Not a good example for our conservative grifters about the systematic differences……
Matt
Anyone who wants to work in NatSec should have to sign a simple oath: if they decide to start a nuclear war, then their families are immediately rounded up and shot. Not “if they start one and lose”, if they start it at all. They should know with absolute certainty that the first casualties of the war they’re choosing to start are their own.
Of course they would never sign – these men are cowards. They’d kill a billion people over there to avenge a hangnail.
OldDave
@Matt: I’m reminded of Roger Fisher’s idea:
Cheryl Rofer
@debbie: That’s the Nevada Test Site, northwest of Las Vegas.
Procopius
@Mike in NC: I was so glad when [family-blog] General Curtis LeMay died, but his descendants have stayed in government and are now in the ascendant.
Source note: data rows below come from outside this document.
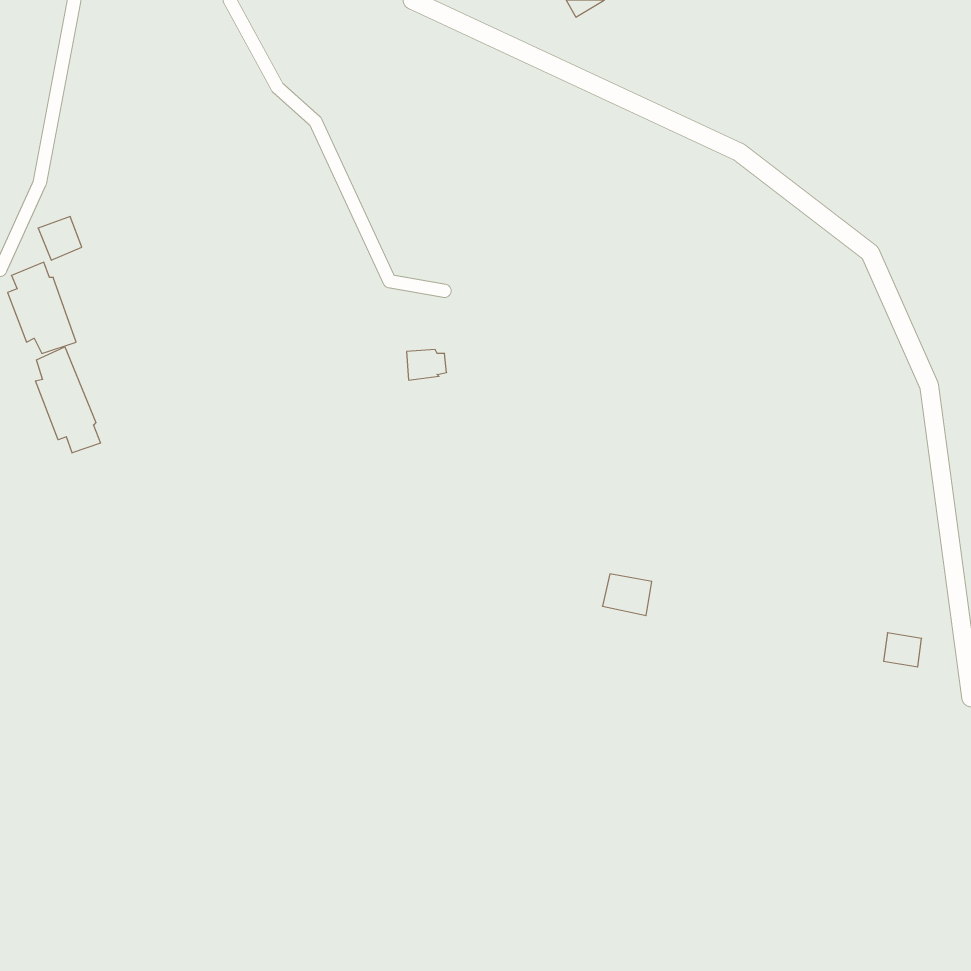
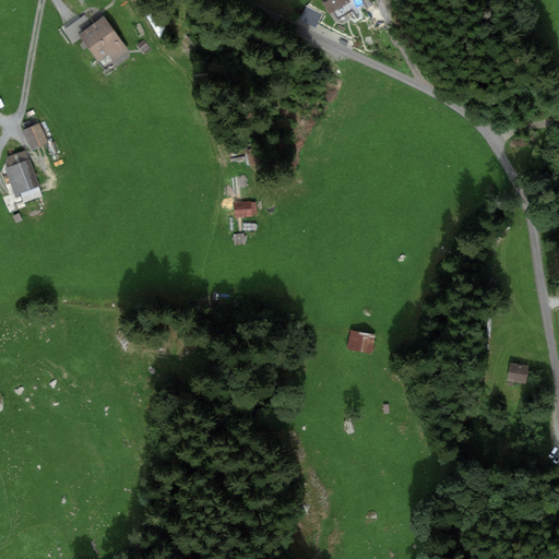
building: none -> [78,15,129,62]
building: [35,347,101,453] -> none

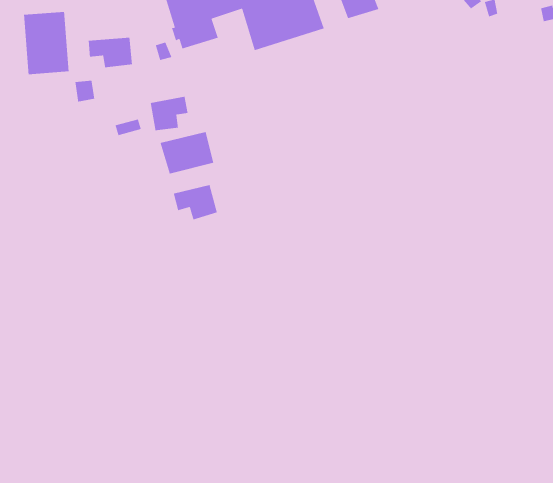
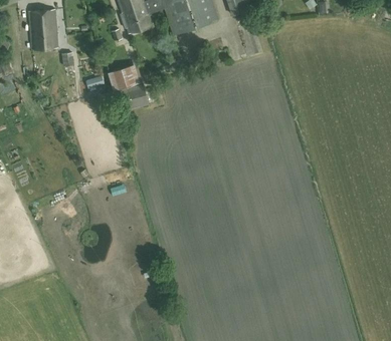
building: [88,37,133,68] -> none
building: [173,184,218,220] -> none

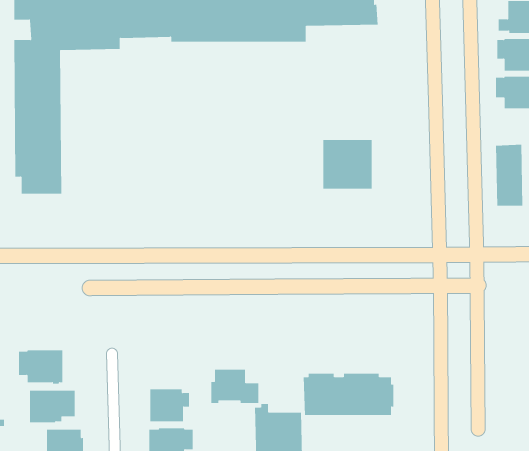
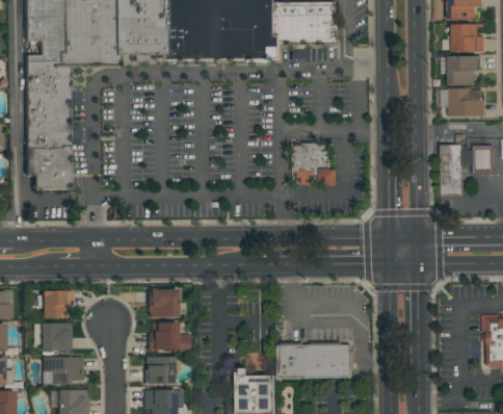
building: none -> [147,288,177,317]
building: none -> [41,290,73,318]
building: [211,369,259,403] -> [147,322,188,352]

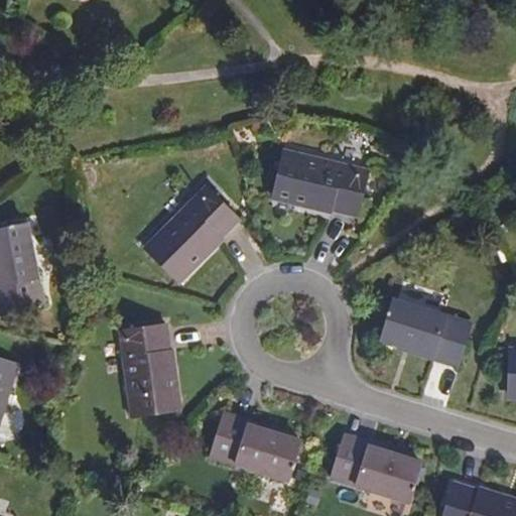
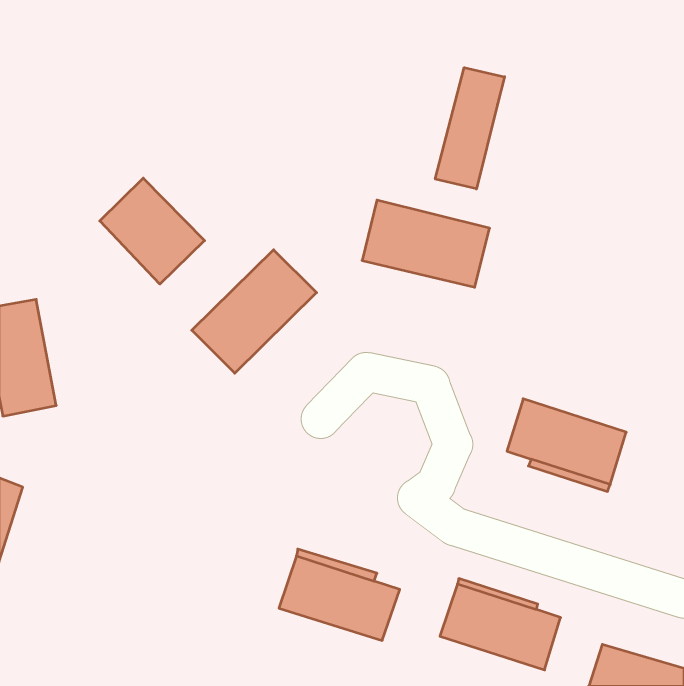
building: none -> [435,68,505,189]
building: none -> [100,178,205,284]
building: [121,325,176,416] -> none

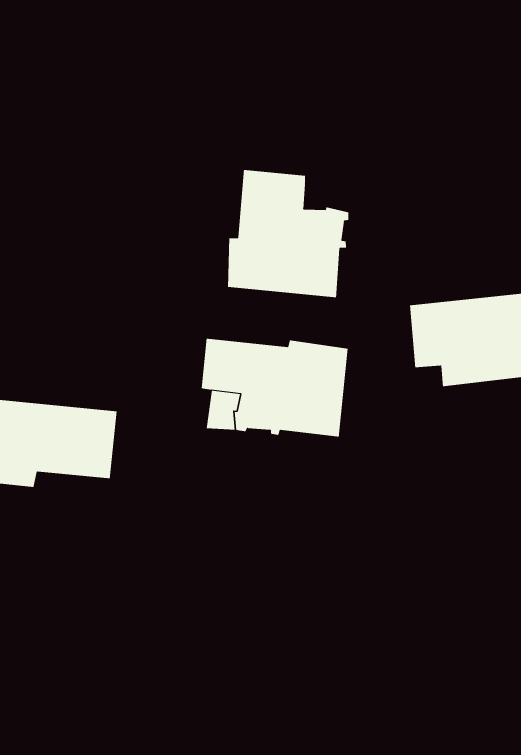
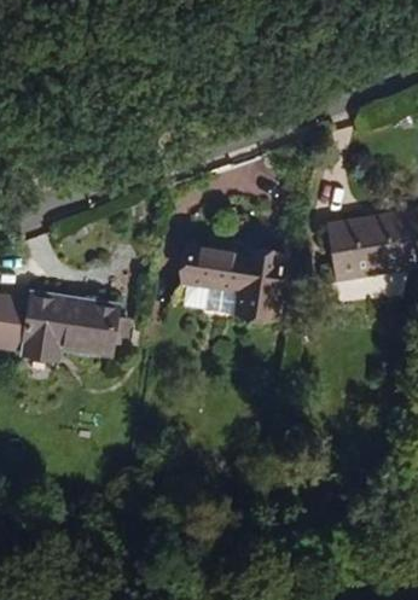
building: [228,169,349,298] -> none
John R. Bolton is a lunatic and has dozens of allies and supporters throughout the bureaucracy. These [family-blog] idiots actually think America will win a nuclear war, and that after the (radioactive) dust has settled America will then rule a wonderful world where we will be rich and everyone else will be poor. They have never seen war and have no idea what nuclear weapons do. Yes, Fortress America is protected by oceans on both sides and huge friendly neighbors on north and south, so we cannot be occupied, but many warheads are going to reach their targets in America. Even if none do, it only needs about 20 devices the size of Hiroshima to produce a nuclear winter that will kill off most humans on Earth, and in a first strike we would likely use several thousand.
Matt McIrvin
@OldDave: I guarantee there would be people clamoring to become President so they could get to stab that guy.
sgrAstar
Thanks, Cheryl! I was hoping you’d weigh in on this.
Marshall
I think that if you mention supermarkets in the 1980’s and the like, you should mention the followup. I think that by 1990 or so most educated Russians knew that basic living conditions were typically much better in the West – the supermarkets here had lots of food, and so on. There was an expectation that, if and when the Communist regime was removed, conditions would rapidly improve. Instead, in what I regard as one of the greatest strategic blunders of all time, living conditions under Yeltsin rapidly and severely degraded. This happened under the advice of the Chicago school of economics, and IFAICT is widely assumed in Russia to have been intentional, an attempt to remove Russia from the ranks of the great powers. Regardless of intentions, this was blamed on the West, and serves as the foundation of Putin’s power.